Animal theme park in Orlando, Florida

SeaWorld Orlando is an animal theme park located just outside Orlando, Florida. Although separately gated, it is often promoted with neighboring parks Discovery Cove and Aquatica as well as Busch Gardens Tampa Bay, all of which are owned and operated by United Parks & Resorts. In 2022, SeaWorld Orlando hosted an estimated 4.45 million guests, ranking it the 10th-most visited amusement park in the United States. SeaWorld Orlando was also featured in the 1983 film Jaws 3-D.

==History==
SeaWorld Orlando opened on December 15, 1973, as the third park in the SeaWorld chain, and just two years after Walt Disney World Resort's Magic Kingdom debuted. This made Central Florida a multi-park vacation destination. In its earlier years, the park relied more heavily on animal shows to attract visitors, and did not have many rides. SeaWorld was sold in 1976 to Harcourt Brace Jovanovich, and again to Anheuser-Busch, owners of Busch Gardens, in 1989.

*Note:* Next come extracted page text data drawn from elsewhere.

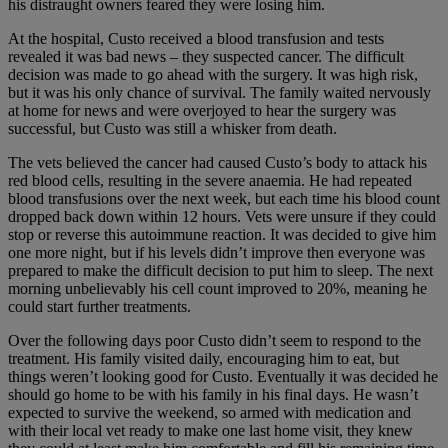
his distraught owners feared they were losing him.
At the hospital, Custo received a blood transfusion and tests
revealed it was bad news – they suspected cancer. The difficult
decision was made to go ahead with the surgery. It was high risk,
but it was his only chance of survival. The family waited nervously
at home for news and were overjoyed to hear the surgery was
successful, but Custo was still a whisker from death.
The vets believed the cancer had caused Custo’s body to attack his
red blood cells, resulting in the severe anaemia. He had repeated
blood transfusions over the next week, but each time his blood count
dropped back down within 12 hours. Vets were unsure if they could
stop or reverse this autoimmune reaction. It was decided to give him
one more night, but if his levels didn’t improve then everyone was
prepared to make the difficult decision to put him to sleep. The next
morning unbelievably his cell count improved to 20%, meaning he
could start further treatments.
Over the following days poor Custo didn’t seem to respond to the
treatment. His family visited daily, encouraging him to eat, but
things weren’t looking good for Custo. Eventually it was decided he
should go home to be with his family in his final days. He wasn’t
expected to survive the weekend, so armed with medication and
with their local vet ready to make one last home visit, they knew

Busch was experienced in theme parks and began to develop SeaWorld Orlando in a competitive and aggressive manner, changing it from show-focused to ride-focused. The park installed a simulator ride in 1992 called Mission: Bermuda Triangle (later rethemed to Wild Arctic). The nation's first water coaster, Journey to Atlantis, was installed in 1998. Kraken, a Bolliger & Mabillard floorless roller coaster, was added to the park in 2000. In the 2000s, Busch Entertainment opened two parks adjacent to SeaWorld Orlando: Discovery Cove, an animal park, opened in 2000, followed by Aquatica, a water park, in 2008. The flying coaster Manta, opened at the park in 2009 and won the Theme Park Insider Award as the best new attraction of the year.

In 2008 AB InBev purchased Anheuser-Busch and sold off Busch's parks to private equity firm Blackstone Inc. As a result of this selloff, the Hospitality House and Beer School were closed, and the Clydesdale Hamlet horse area was removed from the park. In 2013, Blackstone sold 37% of SEAS in an initial public offering.

On February 24, 2010, during a "Dine with Shamu" show, the orca Tilikum pulled trainer Dawn Brancheau into the water and killed her. An autopsy confirmed that Brancheau died from blunt force trauma and drowning; injuries included her scalp being removed and her left arm being severed below the shoulder. In August 2010, the United States Department of Labor's Occupational Safety and Health Administration cited SeaWorld of Florida LLC for three safety violations related to the incident. The total penalty was $75,000, and SeaWorld was mandated to install protective barriers between trainers and whales for future shows.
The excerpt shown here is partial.